- [Selected text]:
In Ashen Stars, you could nod to that by confronting the crew with an anomaly, virus or psychic alien species that sends them into hallucinatory terrain in which their nightmares appear to gain tangible reality. The phenomenon reveals not only human fears but those of the game’s alien species. The mythological Kch-thk spirit of death prevents them from migrating to their reserve bodies after death. Their lore describes hunger vampires, who instead of sucking the blood out of you, suck the nutrients from your digestive systems. Tavak horror stories tell of tiny goblin-like beings who are too small to fight. Destroyers of nature, the monsters of balla mythology all take on a technological cast. What does your vas mal crew member encounter? They used to be mythological beings themselves, in a way. Do they fear an even more ancient entity, or has their ultimate terror already happened to them, in the form of the mortal flesh they’re now entrapped in?

Masquerades often figure in the science fiction tales of Jack Vance, so obviously the Halloween episode of a Gaean Reach game must revolve around rumors that Quandos Vorn himself plans to appear at a famously decadent costume party. This annual event floats between locations, none of them hospitable, and draws the galaxy’s most dangerous and degenerate criminals. First the vengeance-seekers must find it, then discover a way to gain admission, and finally see whether their quarry has in fact decided to grace the event with his sinister presence. If not, the rumor must surely be a trap.

In the near future of Mutant City Blues, dressing up as a genetically enhanced individual has become part of Halloween fun. Some mutant activists view this as tantamount to cultural appropriation. Their more moderate allies encourage the trend, saying that it helps people identify with those altered by the Sudden Mutation Event. Like all cops, members of the Heightened Crimes Investigation Unit dread the extra trouble the color and confusion of Halloween can generate. When a murder takes place at a Halloween bash, the detectives can’t tell whether the individual described as the perpetrator actually sported fangs, or was wearing manufactured ones to go along with her Vampira costume. And what was the victim’s connection to the Knights of the Spiral Thelema, a group of self-described hermetic sorcerers who claim that the Sudden Mutation Event came about as the result of a magickal ritual ten years back?

TimeWatch agents might find themselves in Celtic Ireland on the 31st of October as druids perform fiery human sacrifices to the dread god Samhain. Apart from the obvious reason one finds such a thing unnerving, the time travelers have additional cause for brow-furrowing. Their resident scholar knows the tableau they’re witnessing to be completely ahistorical. Though believed for years, because it was too captivating to set aside in favor of mere facts, the Samhain as dread god business was the invention of a 19th century military surveyor and amateur scholar named Charles Vallancey. Though debunked even at the time, his vivid imaginings of a bloodthirsty Celtic origin to Halloween caught the public imagination. The agents realize that someone with the power to alter the timestream has turned Vallancey’s chilling nonsense into monstrous reality. It’s up to them to turn the new reality back into distorted myth.

- [Brief A]:
Summarize the text on Halloween game ideas in two sentences.
- [Brief B]:
Answer these questions using the text on Halloween game ideas:
(i) What does the mythological Kch-thk spirit of death prevent the Kch-thk from doing?
(ii) Where is the annual costume party in the Gaean Reach scenario held?
(iii) Who invented the idea of Samhain as a dread god, according to the text?
- [Brief C]:
Reproduce the passage of the text on Halloween game ideas between "Masquerades often figure" and "surely be a trap.", inclusive.

- [Dataset extract]:

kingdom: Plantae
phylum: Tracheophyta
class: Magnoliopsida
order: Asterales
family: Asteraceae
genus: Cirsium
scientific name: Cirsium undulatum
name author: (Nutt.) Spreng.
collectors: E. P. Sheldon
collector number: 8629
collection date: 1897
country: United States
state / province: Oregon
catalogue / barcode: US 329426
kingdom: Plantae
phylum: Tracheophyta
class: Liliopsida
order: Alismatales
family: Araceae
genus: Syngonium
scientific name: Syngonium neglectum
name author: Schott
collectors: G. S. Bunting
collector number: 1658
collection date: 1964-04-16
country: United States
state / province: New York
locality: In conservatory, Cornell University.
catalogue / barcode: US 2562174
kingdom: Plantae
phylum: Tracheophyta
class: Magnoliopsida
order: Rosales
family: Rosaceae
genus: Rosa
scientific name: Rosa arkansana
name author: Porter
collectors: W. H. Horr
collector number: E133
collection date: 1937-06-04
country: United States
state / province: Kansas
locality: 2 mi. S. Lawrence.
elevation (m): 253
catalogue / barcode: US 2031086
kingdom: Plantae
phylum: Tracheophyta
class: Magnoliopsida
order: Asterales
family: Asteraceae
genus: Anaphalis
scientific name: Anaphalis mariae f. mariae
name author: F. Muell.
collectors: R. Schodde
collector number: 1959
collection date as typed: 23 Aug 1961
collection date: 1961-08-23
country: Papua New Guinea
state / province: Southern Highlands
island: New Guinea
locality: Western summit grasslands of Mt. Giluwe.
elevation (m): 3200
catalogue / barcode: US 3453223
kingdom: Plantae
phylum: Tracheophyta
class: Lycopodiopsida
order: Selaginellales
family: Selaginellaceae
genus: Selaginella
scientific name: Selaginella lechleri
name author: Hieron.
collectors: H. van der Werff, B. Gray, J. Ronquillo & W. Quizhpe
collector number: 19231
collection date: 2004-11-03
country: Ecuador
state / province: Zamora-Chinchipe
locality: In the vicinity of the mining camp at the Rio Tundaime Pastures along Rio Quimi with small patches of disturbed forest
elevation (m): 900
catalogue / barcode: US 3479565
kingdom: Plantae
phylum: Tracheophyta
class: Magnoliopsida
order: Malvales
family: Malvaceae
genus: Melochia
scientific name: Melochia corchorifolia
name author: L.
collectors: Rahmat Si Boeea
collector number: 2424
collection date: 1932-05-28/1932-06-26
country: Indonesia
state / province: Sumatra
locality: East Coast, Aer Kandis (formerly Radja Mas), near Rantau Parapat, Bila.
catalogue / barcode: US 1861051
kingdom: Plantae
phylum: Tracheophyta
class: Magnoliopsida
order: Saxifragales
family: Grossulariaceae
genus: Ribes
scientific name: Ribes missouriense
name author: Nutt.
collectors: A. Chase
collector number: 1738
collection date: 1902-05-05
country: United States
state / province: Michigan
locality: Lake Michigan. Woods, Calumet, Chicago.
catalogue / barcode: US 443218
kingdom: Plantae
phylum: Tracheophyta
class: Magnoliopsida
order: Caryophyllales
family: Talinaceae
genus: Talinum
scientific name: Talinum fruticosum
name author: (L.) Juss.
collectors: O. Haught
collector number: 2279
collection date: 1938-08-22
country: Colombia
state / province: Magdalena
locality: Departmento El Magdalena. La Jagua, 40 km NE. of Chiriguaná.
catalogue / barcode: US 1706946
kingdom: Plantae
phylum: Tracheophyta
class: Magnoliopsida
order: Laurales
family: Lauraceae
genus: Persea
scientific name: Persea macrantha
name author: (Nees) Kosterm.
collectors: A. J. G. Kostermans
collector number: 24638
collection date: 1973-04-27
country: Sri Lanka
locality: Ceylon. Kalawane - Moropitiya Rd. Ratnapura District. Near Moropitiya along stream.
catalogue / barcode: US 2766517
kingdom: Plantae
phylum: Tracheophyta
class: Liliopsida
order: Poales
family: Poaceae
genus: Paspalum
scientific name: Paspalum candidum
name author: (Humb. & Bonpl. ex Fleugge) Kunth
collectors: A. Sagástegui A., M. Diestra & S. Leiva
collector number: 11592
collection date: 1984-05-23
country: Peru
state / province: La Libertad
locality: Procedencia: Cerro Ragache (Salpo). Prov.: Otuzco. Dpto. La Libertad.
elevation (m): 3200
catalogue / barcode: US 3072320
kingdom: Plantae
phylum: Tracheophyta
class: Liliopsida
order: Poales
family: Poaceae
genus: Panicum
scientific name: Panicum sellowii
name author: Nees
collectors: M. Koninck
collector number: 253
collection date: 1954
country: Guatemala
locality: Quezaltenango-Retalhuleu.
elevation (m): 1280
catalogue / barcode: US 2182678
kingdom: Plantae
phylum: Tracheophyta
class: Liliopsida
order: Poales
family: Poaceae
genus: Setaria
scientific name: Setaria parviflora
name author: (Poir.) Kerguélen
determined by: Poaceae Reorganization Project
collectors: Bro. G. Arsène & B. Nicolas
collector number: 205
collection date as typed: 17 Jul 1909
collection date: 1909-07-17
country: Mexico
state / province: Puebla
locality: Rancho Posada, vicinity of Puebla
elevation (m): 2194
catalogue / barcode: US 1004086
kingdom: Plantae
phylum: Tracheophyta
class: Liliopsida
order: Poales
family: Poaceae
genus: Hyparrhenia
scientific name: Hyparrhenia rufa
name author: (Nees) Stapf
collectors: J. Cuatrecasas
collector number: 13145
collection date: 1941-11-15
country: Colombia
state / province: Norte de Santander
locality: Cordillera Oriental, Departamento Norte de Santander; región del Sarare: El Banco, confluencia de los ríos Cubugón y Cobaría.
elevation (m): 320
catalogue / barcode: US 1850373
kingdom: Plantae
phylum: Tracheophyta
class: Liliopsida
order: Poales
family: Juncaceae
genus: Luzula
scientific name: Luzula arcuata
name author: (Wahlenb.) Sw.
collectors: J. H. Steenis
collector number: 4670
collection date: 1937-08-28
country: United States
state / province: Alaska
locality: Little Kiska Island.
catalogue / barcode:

- [Your response A]:
The text proposes scenarios for several games: in Ashen Stars, a phenomenon makes the crew's nightmares seem real and reveals the fears of the game's alien species as well as humans, and in a Gaean Reach game, vengeance-seekers chase rumors that Quandos Vorn will appear at a decadent costume party for criminals. In Mutant City Blues, detectives investigate a murder at a Halloween party where mutant costumes obscure the truth, and in TimeWatch, agents must undo a timestream change that turned Charles Vallancey's invented bloodthirsty Samhain into reality.

- [Your response B]:
(i) It prevents them from migrating to their reserve bodies after death.
(ii) It floats between locations, none of them hospitable.
(iii) Charles Vallancey, a 19th century military surveyor and amateur scholar.

- [Your response C]:
Masquerades often figure in the science fiction tales of Jack Vance, so obviously the Halloween episode of a Gaean Reach game must revolve around rumors that Quandos Vorn himself plans to appear at a famously decadent costume party. This annual event floats between locations, none of them hospitable, and draws the galaxy’s most dangerous and degenerate criminals. First the vengeance-seekers must find it, then discover a way to gain admission, and finally see whether their quarry has in fact decided to grace the event with his sinister presence. If not, the rumor must surely be a trap.